The longest piece on the programme is Maria plena virtute. This is unusual in that the text addresses both the crucified Christ and his sorrowing mother, Mary. This was probably composed in the 1510s, by which time Fayrfax was securely in royal service. The music is less elaborate than is the case with the other liturgical pieces on this disc. Instead, Fayrfax is plainer and more direct of utterance, even austere. That approach, I think, is consistent with the text. This extensive anthem is very eloquent, especially in the final stanza (‘O dolorosa mater Christi’). The performance is superb, really bringing out the eloquence of the music.

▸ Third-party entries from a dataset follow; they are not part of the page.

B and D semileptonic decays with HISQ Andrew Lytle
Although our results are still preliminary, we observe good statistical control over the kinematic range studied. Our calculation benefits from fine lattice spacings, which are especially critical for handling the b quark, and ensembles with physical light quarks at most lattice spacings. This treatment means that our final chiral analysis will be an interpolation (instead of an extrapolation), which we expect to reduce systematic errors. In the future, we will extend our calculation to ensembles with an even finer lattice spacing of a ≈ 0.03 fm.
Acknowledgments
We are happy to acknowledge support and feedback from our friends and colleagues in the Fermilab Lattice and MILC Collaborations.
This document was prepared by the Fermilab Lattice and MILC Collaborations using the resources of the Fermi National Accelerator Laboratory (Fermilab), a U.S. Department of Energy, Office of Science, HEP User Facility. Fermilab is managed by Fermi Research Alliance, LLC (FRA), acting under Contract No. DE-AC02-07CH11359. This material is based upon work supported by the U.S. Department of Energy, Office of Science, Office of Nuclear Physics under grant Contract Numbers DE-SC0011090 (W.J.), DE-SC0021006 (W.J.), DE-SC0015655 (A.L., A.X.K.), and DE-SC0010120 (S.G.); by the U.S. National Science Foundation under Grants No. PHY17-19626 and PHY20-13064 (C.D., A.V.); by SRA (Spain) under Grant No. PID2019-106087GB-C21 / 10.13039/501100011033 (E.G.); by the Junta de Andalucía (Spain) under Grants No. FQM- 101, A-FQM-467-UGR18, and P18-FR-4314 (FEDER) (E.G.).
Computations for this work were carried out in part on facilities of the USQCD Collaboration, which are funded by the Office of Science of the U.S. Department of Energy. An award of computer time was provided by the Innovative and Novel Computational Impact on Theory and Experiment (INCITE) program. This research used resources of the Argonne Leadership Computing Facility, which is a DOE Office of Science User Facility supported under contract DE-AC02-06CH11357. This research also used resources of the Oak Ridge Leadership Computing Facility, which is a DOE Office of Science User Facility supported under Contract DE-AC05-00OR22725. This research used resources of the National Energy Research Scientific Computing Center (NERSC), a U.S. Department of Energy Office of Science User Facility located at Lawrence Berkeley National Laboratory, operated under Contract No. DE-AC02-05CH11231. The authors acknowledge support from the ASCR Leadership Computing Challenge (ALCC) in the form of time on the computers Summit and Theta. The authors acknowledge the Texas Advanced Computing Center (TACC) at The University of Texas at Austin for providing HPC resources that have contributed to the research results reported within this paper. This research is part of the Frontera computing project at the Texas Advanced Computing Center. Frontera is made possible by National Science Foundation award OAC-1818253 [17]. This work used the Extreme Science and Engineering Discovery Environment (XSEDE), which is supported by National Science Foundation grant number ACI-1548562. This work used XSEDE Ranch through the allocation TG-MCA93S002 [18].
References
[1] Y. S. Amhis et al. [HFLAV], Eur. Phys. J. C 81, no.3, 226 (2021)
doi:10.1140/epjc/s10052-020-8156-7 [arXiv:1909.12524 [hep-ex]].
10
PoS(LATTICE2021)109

As I said earlier, I believe this is Ensemble Pro Victoria’s first CD. If so, it’s a most auspicious debut. Eleven singers are involved and the ensemble is highly disciplined; a fine blend is achieved. Where the forces are thinned down to a few voices the solo singers are excellent. Clearly, a great deal of thought and scholarship has gone into the preparation of the music yet the performances sound anything but studied. Rather, these singers bring the music to life under Toby Ward’s assured direction.

I’m not sure if Delphian have used St Brandon’s Church, Brancepeth as a recording venue before. It sounds to be a most sympathetic place in which to sing this sort of music. Paul Baxter has recorded the singers with his customary skill. All the parts emerge clearly – which, of course is a tribute also to Toby Ward and his singers – yet there’s also a pleasing warmth to the sound and just the right degree of resonance. The documentation is excellent. I found Magnus Williamson’s booklet essay to be scholarly but highly informative.